Last week Big-4 accountant KPMG announced that they were pulling out of the small business accounting market. This follows their high profile launch and expensive advertising campaign only a couple of years ago.
This shouldn’t come as a surprise to anyone who listens to and understands the 3Ms of marketing – Market, Message and Media.
At face value their entry into this market – followed by others in the Big-4 – looked sensible. A large quantity of businesses needing accounting services and the rapid growth of cloud accounting solutions to automate their service delivery.
But superficial thinking – rather than thinking deeply and accurately – is rarely enough and as KPMG have found comes at a huge cost.
Like the other Big-4 firms, KPMG makes its money from auditing, financial accounting and tax compliance services.
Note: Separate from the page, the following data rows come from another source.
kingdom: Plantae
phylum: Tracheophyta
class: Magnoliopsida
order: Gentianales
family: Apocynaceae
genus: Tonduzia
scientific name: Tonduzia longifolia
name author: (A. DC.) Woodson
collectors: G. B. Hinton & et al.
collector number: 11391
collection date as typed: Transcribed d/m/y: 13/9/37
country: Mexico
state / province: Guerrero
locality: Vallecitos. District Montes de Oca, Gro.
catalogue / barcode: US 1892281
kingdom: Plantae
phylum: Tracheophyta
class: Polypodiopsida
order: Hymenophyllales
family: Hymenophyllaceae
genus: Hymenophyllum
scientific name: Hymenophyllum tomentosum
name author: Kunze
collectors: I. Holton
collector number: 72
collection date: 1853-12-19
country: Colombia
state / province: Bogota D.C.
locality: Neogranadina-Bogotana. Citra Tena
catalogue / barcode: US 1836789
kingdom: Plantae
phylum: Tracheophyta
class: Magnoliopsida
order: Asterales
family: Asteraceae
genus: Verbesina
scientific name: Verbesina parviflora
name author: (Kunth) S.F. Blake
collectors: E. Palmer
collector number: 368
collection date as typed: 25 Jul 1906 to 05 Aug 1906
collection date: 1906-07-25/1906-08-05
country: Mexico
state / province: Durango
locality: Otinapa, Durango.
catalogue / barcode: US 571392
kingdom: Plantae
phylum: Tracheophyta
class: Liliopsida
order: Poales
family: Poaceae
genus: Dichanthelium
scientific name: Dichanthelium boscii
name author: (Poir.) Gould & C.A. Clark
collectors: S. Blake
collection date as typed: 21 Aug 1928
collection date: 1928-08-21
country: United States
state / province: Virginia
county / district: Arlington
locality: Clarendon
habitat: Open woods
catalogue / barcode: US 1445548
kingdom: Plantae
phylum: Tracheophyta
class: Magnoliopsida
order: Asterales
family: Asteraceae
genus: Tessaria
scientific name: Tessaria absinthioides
Their business model relies on leveraging junior staff to perform routine work. Their skill set isn’t in accounting, business analysis and management reporting.
Their clients are typically large organisations run by professional managers (rather than owners) whose goals are to increase shareholder value (and the value of their share options).
Contrast that with the requirements of a typical owner manager whose interest in statutory accounts and audits is zero (at best) and wants a relationship with an experienced commercial accountant, who understands their business, can help them interpret their numbers, manages their taxes and offers practical business advice.
Now I’m sure KPMG have some really good experienced accountants; but at hourly rates of £500+ these weren’t the ones advising the small business clients who needed them.
Their business model just didn’t work in practice.
And this matters in your business too. Understanding your ideal client doesn’t just mean finding a market with lots of prospects; it is about matching your skills to the needs of a segment of a market where you can differentiate your product or service from your competitors.
The more closely you can define whose need your business can profitably meet, the more accurately you can position your message to that market. Time spent thinking deeply is never wasted and can avoid expensive mistakes.